*** Records ***

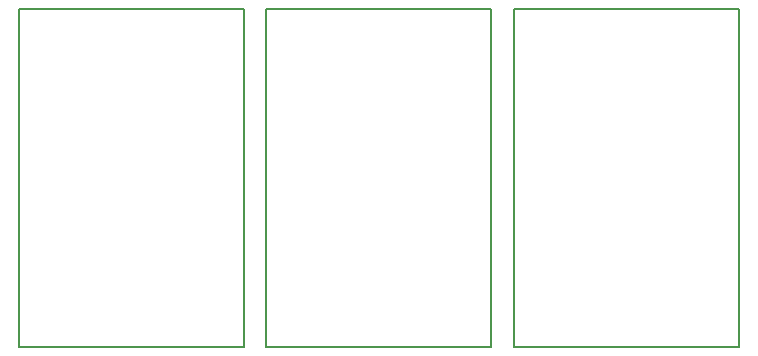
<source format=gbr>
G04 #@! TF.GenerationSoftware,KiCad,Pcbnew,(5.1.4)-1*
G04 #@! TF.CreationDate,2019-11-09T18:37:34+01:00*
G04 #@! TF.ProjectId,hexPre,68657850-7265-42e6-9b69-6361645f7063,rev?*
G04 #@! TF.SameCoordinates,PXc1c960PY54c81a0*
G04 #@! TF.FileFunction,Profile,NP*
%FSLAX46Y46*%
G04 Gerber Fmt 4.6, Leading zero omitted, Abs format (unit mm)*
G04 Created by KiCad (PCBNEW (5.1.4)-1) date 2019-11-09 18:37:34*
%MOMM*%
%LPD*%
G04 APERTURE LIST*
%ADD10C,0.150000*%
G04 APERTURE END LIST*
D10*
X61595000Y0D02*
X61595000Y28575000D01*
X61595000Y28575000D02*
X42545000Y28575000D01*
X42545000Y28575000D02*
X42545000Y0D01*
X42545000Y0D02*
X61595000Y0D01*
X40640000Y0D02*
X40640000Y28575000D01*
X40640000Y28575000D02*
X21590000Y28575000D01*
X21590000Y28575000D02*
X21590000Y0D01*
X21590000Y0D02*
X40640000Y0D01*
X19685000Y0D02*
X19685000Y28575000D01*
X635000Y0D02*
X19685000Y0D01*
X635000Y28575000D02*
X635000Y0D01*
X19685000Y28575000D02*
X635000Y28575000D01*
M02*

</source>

***
*** Records ***

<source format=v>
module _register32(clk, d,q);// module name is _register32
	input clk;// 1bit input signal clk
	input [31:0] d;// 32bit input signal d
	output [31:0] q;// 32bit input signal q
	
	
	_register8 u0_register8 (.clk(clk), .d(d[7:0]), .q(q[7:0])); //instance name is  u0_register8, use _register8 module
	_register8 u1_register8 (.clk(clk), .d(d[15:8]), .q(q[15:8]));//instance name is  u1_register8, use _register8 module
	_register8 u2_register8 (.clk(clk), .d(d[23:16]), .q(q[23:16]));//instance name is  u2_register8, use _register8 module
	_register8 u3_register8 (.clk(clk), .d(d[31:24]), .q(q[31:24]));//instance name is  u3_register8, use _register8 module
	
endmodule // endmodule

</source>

***

• [What is expected]
Looking at the data above, write out exactly the lines that start at the one containing "<source format=gbr>" and end at the one containing "G04 Gerber Fmt"; include both and nothing beyond.

• [Result]
<source format=gbr>
G04 #@! TF.GenerationSoftware,KiCad,Pcbnew,(5.1.4)-1*
G04 #@! TF.CreationDate,2019-11-09T18:37:34+01:00*
G04 #@! TF.ProjectId,hexPre,68657850-7265-42e6-9b69-6361645f7063,rev?*
G04 #@! TF.SameCoordinates,PXc1c960PY54c81a0*
G04 #@! TF.FileFunction,Profile,NP*
%FSLAX46Y46*%
G04 Gerber Fmt 4.6, Leading zero omitted, Abs format (unit mm)*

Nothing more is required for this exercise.